Use aspirin 75-100 mg daily (81 mg is the standard U.S. formulation) 1, 2, 5. This dose range provides equivalent cardiovascular protection to higher doses while significantly reducing bleeding complications 1, 2:

• The ADAPTABLE trial demonstrated no difference in cardiovascular events or bleeding between 81 mg and 325 mg daily doses in patients with established cardiovascular disease 1
• Doses above 162 mg increase bleeding risk without additional cardiovascular benefit 1, 6
• Even doses as low as 75 mg daily completely inhibit platelet thromboxane production, the mechanism by which aspirin prevents clots 7

Duration of Therapy

Aspirin should be continued lifelong after any initial period of dual antiplatelet therapy (aspirin plus a second agent like clopidogrel) 2, 5. After coronary stenting, you typically take dual antiplatelet therapy for 6-12 months, then transition to aspirin alone indefinitely 1, 2.
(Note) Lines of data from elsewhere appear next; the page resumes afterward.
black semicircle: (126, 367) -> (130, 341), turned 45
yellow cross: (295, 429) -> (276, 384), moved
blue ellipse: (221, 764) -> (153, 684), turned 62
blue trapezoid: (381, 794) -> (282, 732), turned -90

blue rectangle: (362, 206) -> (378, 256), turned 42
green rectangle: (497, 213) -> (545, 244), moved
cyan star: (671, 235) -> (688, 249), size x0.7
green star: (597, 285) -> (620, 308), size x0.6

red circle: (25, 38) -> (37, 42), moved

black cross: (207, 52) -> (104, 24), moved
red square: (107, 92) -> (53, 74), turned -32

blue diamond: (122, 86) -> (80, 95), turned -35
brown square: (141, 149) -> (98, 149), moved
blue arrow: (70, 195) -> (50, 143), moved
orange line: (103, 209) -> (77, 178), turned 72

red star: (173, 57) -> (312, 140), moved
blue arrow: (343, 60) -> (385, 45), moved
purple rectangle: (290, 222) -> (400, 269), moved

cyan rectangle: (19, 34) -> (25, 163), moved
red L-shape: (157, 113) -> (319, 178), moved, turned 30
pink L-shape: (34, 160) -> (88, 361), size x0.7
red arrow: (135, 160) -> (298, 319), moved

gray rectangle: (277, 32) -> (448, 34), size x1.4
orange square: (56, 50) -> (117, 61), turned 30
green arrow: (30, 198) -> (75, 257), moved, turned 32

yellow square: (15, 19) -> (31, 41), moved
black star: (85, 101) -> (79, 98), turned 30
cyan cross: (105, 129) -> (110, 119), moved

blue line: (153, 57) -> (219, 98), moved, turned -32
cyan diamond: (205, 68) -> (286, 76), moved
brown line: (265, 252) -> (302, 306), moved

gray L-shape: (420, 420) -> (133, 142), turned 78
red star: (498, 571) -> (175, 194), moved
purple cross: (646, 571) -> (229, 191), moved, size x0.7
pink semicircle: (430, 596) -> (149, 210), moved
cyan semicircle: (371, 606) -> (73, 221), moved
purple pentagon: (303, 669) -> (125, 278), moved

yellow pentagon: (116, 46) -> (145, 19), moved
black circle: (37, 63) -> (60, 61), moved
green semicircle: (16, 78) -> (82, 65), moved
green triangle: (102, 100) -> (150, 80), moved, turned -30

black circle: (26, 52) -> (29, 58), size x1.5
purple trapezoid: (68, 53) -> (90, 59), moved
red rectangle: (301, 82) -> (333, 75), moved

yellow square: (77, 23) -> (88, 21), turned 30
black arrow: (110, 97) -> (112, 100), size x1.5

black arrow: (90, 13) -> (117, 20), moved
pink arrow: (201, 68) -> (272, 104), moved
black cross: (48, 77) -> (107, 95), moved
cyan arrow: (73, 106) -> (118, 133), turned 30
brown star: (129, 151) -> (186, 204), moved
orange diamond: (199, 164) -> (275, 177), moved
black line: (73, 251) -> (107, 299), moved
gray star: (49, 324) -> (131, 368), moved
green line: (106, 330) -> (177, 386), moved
When Aspirin Cannot Be Used

If you have a documented aspirin allergy, clopidogrel 75 mg daily should be substituted 1, 2. This is the only acceptable alternative for patients requiring antiplatelet therapy who cannot tolerate aspirin 1.

Common Pitfalls to Avoid

Do not stop aspirin without consulting your cardiologist, even if you develop minor gastrointestinal symptoms 6. The cardiovascular risks of discontinuation far exceed the risks of most bleeding complications in secondary prevention 1:

• Upper gastrointestinal bleeding occurs in approximately 0.6% of patients annually (relative risk 2.6 compared to no aspirin) 6
• If you have risk factors for bleeding (prior peptic ulcer, age >70, H. pylori infection, concurrent NSAIDs or anticoagulants), you should receive a proton pump inhibitor for gastric protection rather than stopping aspirin 6
• Enteric-coated or buffered aspirin preparations do not reduce bleeding risk 1, 6

Do not use aspirin as monotherapy immediately after an acute coronary syndrome (heart attack or unstable angina) 1, 2. You require dual antiplatelet therapy (aspirin plus a P2Y12 inhibitor like clopidogrel, ticagrelor, or prasugrel) for at least one year 1.

Why Secondary Prevention Differs from Primary Prevention

The recommendation for aspirin in established cardiovascular disease is far stronger than for primary prevention (preventing a first event) because 1:

• Your baseline risk of recurrent events is much higher (typically >10% over 10 years)
• The absolute number of events prevented far exceeds the number of bleeding complications induced
• The mortality benefit is clearly established in secondary prevention but not in primary prevention 4, 8

For patients over age 70 without established cardiovascular disease, aspirin for primary prevention causes more harm than benefit 1. However, this age-related bleeding risk does not apply to secondary prevention—if you have established cardiovascular disease, aspirin remains beneficial regardless of age 1, 2.

Special Considerations for High-Risk Patients

If you have had a recent acute coronary syndrome or coronary intervention with high ischemic risk and low bleeding risk, long-term dual antiplatelet therapy (aspirin plus a P2Y12 inhibitor) should be considered beyond the standard 12-month period 1. Additionally, for patients with stable coronary or peripheral artery disease and low bleeding risk, combination therapy with aspirin plus low-dose rivaroxaban (2.5 mg twice daily) should be considered to prevent major adverse limb and cardiovascular events 1.